The Winner Of The Natural Gas Boom Isn’t Who You Think…

The energy market is officially broken.

That’s according to the International Energy Agency (IEA).

On November 10, the group announced that oil prices will remain low for a long time.

Next year, the agency is forecasting a barrel of crude will go for just $60… and only $80 by 2020.

For hundreds of U.S. companies caught up in the shale oil boom over the last decade, that’s disastrous news. At $60 a barrel, many oil companies will not generate enough revenue to break even.

The root cause of this extended period of uneconomic oil prices, according to the IEA, is the decision by the Organization of the Petroleum Exporting Countries (OPEC) to continue producing at 2014 levels.

OPEC is made up of member countries like Saudi Arabia, Iran and Kuwait.

The idea behind OPEC’s production mandate is to force many of the newer unconventional producers out of the market. While this will greatly impact OPEC’s own budgets, that strategy might end up bearing fruit.

Nonetheless, there’s a far different winner in this story… one OPEC might not have even considered.

To understand this side of the equation we have to first look at a completely different part of the energy industry.

It all started back in 2008, when natural gas prices began to come off their all-time highs.

Like oil, natural gas production began to explode in the United States and other parts of the world due to new drilling techniques. These new techniques, as well as a deflating global economy, knocked the bottom out of the natural gas price chart:

Since then, natural gas — like oil today — has become uneconomic to produce for many companies.

But every crisis presents an opportunity if you know where to look.

Companies like Exxon Mobil (NYSE: XOM) and Chevron (NYSE: CVX) knew where to find those hidden opportunities. They began buying up natural gas resources on the cheap when prices were bottoming out. One of those deals presents us with our own opportunity today. But I’ll get into all of that in a moment.

First you need to understand why natural gas is worth investing in at all. After all, as you can see above, prices haven’t recovered in the slightest in all these years.

Here, it comes down to simple supply and demand.

On the demand side, we’re already seeing the use of natural gas in everything from power generation to fuel for cars grow at breakneck speed.

Despite the coal industry’s promotion of so-called ‘clean coal’ technology, natural gas remains less harmful to the environment. And coal plants are easily convertible to gas-fired ones.

According to the U.S. Energy Information Administration (EIA), coal supplies 41% of the country’s power compared to 27% from natural gas. But over the next 20 years, those numbers are going to flip. By 2035, natural gas will be the backbone of power generation across the country.

**SUPPLIED RECORDS**
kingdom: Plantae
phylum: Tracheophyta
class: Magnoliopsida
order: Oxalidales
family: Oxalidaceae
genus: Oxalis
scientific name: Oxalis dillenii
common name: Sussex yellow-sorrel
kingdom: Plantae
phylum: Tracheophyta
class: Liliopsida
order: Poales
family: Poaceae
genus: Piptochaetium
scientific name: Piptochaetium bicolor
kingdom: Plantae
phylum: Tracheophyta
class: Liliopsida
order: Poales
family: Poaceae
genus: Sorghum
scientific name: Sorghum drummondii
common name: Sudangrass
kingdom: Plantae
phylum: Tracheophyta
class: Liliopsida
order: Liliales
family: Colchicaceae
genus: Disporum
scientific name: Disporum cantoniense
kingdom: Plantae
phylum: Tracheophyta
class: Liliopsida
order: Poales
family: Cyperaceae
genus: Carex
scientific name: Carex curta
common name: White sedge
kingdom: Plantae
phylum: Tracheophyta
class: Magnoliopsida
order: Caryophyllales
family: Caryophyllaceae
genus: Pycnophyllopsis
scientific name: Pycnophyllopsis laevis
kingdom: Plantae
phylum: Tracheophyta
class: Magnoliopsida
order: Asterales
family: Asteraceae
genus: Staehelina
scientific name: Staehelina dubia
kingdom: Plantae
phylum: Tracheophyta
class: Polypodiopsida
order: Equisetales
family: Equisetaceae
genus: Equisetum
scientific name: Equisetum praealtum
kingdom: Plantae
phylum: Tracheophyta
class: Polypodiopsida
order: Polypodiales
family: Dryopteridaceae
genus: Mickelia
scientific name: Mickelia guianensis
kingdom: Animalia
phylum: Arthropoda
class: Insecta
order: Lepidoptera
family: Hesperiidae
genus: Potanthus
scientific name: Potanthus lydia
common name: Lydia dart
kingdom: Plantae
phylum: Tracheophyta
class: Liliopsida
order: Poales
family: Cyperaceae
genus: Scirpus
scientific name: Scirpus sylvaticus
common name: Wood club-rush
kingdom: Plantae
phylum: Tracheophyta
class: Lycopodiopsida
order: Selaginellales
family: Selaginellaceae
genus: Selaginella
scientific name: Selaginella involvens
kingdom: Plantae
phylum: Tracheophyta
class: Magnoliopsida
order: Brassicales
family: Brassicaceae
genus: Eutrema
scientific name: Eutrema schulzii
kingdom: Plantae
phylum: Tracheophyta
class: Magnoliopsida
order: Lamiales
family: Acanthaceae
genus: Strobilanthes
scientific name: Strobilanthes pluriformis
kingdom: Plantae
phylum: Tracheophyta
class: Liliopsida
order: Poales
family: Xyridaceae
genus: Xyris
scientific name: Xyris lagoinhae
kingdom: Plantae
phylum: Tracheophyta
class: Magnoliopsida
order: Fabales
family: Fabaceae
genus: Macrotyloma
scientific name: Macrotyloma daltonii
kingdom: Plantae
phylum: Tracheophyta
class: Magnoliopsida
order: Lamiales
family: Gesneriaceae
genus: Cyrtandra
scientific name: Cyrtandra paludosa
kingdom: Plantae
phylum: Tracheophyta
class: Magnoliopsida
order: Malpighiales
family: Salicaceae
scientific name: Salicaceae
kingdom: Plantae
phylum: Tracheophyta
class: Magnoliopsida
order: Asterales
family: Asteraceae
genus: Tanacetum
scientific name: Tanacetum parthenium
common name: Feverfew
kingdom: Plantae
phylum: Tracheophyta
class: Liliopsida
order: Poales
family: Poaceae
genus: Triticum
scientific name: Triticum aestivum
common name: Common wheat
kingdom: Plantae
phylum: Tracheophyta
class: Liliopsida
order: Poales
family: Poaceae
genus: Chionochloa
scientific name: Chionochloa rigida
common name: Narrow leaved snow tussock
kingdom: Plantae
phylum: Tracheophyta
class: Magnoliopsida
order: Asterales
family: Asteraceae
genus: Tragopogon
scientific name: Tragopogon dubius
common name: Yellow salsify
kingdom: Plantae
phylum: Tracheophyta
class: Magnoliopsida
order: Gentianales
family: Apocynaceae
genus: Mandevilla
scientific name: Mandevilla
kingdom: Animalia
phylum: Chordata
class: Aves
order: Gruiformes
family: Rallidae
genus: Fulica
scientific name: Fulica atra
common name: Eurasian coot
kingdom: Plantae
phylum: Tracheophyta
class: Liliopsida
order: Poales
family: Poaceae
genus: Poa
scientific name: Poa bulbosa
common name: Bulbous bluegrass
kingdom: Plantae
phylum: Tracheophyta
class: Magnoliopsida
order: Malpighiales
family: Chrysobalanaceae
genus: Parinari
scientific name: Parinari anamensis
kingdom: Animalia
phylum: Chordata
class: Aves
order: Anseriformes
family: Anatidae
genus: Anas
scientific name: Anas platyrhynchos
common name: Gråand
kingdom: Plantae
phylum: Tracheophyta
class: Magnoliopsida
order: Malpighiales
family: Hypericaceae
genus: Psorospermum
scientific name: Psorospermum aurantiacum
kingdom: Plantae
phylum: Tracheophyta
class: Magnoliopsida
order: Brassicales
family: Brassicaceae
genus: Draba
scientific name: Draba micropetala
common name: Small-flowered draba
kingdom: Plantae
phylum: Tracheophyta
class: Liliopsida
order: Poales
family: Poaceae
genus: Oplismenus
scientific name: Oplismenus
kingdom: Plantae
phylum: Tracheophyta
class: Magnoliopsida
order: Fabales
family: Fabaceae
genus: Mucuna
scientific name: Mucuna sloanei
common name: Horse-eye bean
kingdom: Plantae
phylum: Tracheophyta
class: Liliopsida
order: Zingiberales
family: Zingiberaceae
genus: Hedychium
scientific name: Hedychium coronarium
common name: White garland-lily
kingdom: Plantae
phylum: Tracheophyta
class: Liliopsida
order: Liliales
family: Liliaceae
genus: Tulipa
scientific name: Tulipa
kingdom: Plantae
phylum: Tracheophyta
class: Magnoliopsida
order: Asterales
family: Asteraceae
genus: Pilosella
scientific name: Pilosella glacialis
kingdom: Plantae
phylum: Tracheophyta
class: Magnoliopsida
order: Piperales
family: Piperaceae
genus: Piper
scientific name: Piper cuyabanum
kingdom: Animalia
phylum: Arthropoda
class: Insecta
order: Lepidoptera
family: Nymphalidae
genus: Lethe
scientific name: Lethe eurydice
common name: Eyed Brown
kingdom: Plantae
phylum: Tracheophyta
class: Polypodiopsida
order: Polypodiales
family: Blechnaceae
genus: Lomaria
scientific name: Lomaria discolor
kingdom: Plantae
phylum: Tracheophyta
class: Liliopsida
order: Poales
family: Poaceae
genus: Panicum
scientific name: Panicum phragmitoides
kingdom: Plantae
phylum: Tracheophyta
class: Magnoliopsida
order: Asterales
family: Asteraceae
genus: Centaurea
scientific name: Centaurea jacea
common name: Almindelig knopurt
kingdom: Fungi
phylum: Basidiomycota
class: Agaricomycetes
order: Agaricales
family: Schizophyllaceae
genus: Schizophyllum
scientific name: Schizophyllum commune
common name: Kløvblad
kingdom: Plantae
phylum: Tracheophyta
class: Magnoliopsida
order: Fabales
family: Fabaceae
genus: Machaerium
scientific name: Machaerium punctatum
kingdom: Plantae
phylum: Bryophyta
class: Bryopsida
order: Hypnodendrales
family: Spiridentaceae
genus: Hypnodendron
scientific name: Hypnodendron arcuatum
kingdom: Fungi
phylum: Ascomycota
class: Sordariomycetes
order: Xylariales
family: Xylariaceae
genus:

**WORK TO COMPLETE**
1. In the natural gas article, what price for a barrel of crude does the IEA forecast for next year?
2. Set down the natural gas article word for word, from "Next year, the" down to "up bearing fruit.".
The items aren't needed for any of this.

**TASK RESPONSES**
1. $60 a barrel.

2.
Next year, the agency is forecasting a barrel of crude will go for just $60… and only $80 by 2020.

For hundreds of U.S. companies caught up in the shale oil boom over the last decade, that’s disastrous news. At $60 a barrel, many oil companies will not generate enough revenue to break even.

The root cause of this extended period of uneconomic oil prices, according to the IEA, is the decision by the Organization of the Petroleum Exporting Countries (OPEC) to continue producing at 2014 levels.

OPEC is made up of member countries like Saudi Arabia, Iran and Kuwait.

The idea behind OPEC’s production mandate is to force many of the newer unconventional producers out of the market. While this will greatly impact OPEC’s own budgets, that strategy might end up bearing fruit.